Source records.
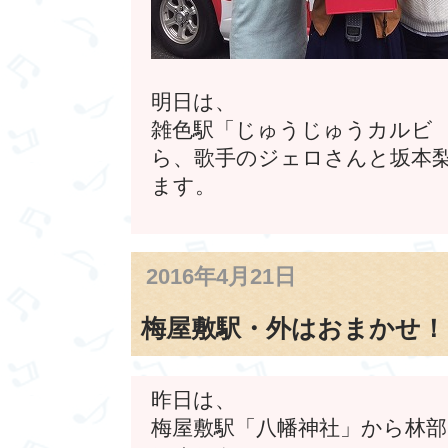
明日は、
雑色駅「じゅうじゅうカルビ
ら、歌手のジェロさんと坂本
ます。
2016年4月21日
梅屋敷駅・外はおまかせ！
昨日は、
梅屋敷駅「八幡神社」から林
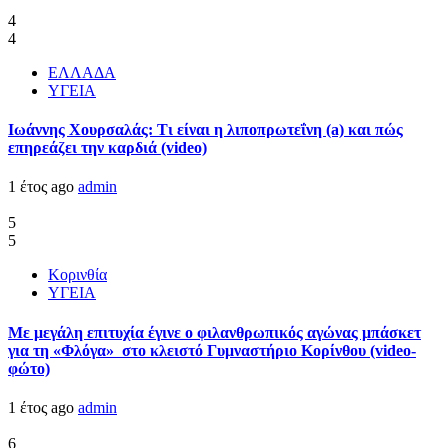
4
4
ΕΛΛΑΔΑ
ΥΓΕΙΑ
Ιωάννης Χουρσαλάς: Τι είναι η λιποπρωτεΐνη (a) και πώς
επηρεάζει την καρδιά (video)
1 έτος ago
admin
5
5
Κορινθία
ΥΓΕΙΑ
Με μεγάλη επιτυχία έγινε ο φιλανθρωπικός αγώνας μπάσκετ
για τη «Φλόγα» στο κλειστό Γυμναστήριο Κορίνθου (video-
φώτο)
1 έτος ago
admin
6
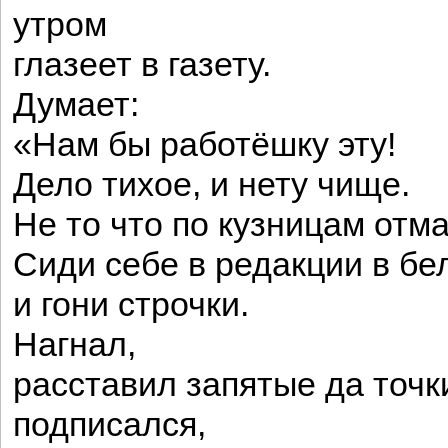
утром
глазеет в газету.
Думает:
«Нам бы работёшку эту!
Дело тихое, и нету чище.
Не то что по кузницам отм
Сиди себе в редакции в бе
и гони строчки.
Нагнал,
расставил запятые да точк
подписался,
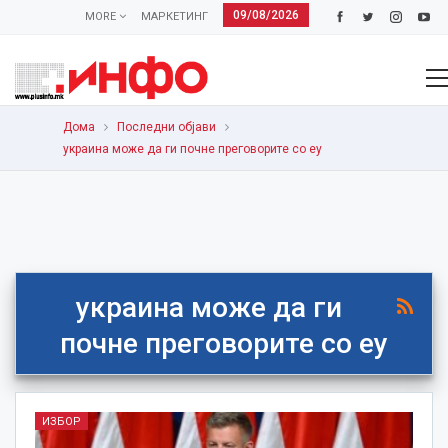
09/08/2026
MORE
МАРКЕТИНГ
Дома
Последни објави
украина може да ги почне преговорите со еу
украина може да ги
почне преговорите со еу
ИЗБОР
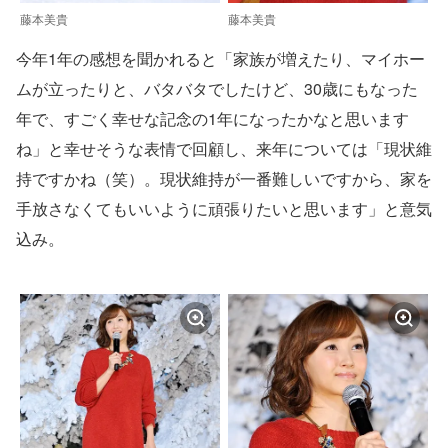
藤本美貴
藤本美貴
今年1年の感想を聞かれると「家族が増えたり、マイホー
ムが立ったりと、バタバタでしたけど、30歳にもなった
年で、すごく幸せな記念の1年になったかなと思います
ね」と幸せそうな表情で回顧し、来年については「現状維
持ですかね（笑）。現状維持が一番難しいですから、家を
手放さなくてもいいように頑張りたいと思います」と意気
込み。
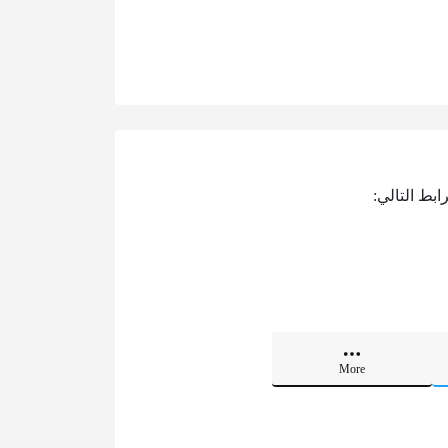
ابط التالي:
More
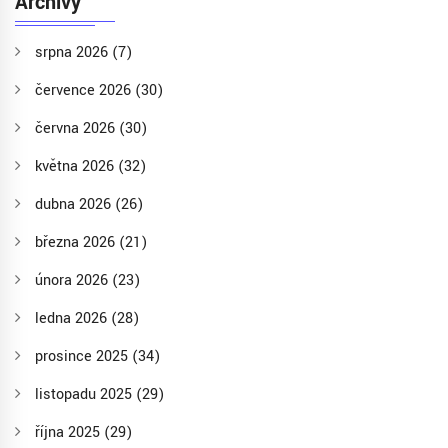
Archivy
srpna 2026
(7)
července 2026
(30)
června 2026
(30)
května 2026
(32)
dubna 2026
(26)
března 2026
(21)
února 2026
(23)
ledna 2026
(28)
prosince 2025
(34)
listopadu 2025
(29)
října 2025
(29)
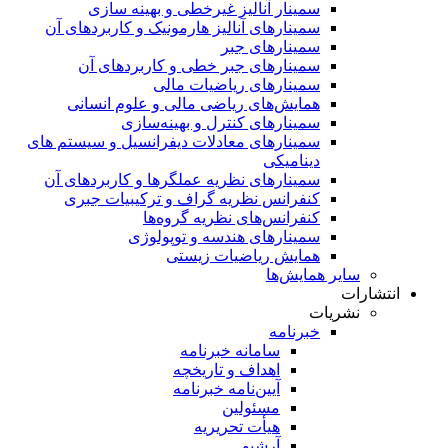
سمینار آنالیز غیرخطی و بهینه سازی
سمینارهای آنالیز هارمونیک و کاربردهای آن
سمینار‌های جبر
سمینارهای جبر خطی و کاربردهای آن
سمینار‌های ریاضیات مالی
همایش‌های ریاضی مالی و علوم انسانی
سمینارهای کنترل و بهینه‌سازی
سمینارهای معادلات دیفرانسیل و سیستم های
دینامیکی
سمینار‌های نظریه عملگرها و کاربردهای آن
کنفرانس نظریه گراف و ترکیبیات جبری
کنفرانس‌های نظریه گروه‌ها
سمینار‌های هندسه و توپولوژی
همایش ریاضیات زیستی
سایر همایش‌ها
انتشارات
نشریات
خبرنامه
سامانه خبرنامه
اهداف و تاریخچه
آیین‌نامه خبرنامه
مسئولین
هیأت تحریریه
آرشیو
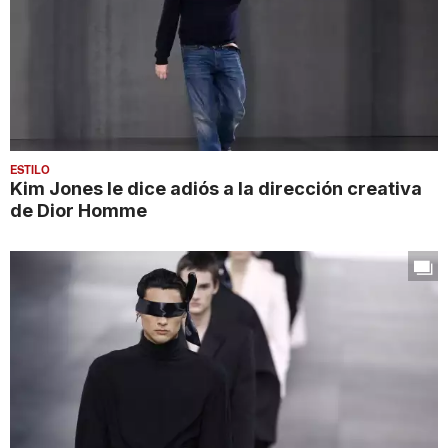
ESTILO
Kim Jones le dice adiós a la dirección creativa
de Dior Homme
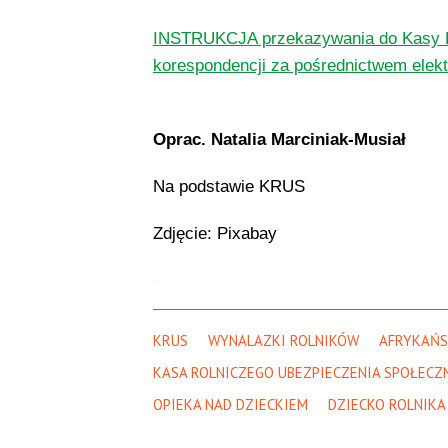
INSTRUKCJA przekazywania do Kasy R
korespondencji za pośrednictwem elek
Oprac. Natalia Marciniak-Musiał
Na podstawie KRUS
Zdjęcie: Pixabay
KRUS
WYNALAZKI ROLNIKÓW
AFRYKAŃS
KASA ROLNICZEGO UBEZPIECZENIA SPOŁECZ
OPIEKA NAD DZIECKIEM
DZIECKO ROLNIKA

Task instructions. Leave the pictures out and repeat exactly the lines from the beginning of the records to the line bearing "korespondencji za pośrednictwem elek", both ends counted.

Result for this exercise.
明日は、
雑色駅「じゅうじゅうカルビ
ら、歌手のジェロさんと坂本
ます。
2016年4月21日
梅屋敷駅・外はおまかせ！
昨日は、
梅屋敷駅「八幡神社」から林
4
4
ΕΛΛΑΔΑ
ΥΓΕΙΑ
Ιωάννης Χουρσαλάς: Τι είναι η λιποπρωτεΐνη (a) και πώς
επηρεάζει την καρδιά (video)
1 έτος ago
admin
5
5
Κορινθία
ΥΓΕΙΑ
Με μεγάλη επιτυχία έγινε ο φιλανθρωπικός αγώνας μπάσκετ
για τη «Φλόγα» στο κλειστό Γυμναστήριο Κορίνθου (video-
φώτο)
1 έτος ago
admin
6
утром
глазеет в газету.
Думает:
«Нам бы работёшку эту!
Дело тихое, и нету чище.
Не то что по кузницам отм
Сиди себе в редакции в бе
и гони строчки.
Нагнал,
расставил запятые да точк
подписался,
09/08/2026
MORE
МАРКЕТИНГ
Дома
Последни објави
украина може да ги почне преговорите со еу
украина може да ги
почне преговорите со еу
ИЗБОР
藤本美貴
藤本美貴
今年1年の感想を聞かれると「家族が増えたり、マイホー
ムが立ったりと、バタバタでしたけど、30歳にもなった
年で、すごく幸せな記念の1年になったかなと思います
ね」と幸せそうな表情で回顧し、来年については「現状維
持ですかね（笑）。現状維持が一番難しいですから、家を
手放さなくてもいいように頑張りたいと思います」と意気
込み。
ابط التالي:
More
Archivy
srpna 2026
(7)
července 2026
(30)
června 2026
(30)
května 2026
(32)
dubna 2026
(26)
března 2026
(21)
února 2026
(23)
ledna 2026
(28)
prosince 2025
(34)
listopadu 2025
(29)
října 2025
(29)
سمینار آنالیز غیرخطی و بهینه سازی
سمینارهای آنالیز هارمونیک و کاربردهای آن
سمینار‌های جبر
سمینارهای جبر خطی و کاربردهای آن
سمینار‌های ریاضیات مالی
همایش‌های ریاضی مالی و علوم انسانی
سمینارهای کنترل و بهینه‌سازی
سمینارهای معادلات دیفرانسیل و سیستم های
دینامیکی
سمینار‌های نظریه عملگرها و کاربردهای آن
کنفرانس نظریه گراف و ترکیبیات جبری
کنفرانس‌های نظریه گروه‌ها
سمینار‌های هندسه و توپولوژی
همایش ریاضیات زیستی
سایر همایش‌ها
انتشارات
نشریات
خبرنامه
سامانه خبرنامه
اهداف و تاریخچه
آیین‌نامه خبرنامه
مسئولین
هیأت تحریریه
آرشیو
ESTILO
Kim Jones le dice adiós a la dirección creativa
de Dior Homme
INSTRUKCJA przekazywania do Kasy R
korespondencji za pośrednictwem elek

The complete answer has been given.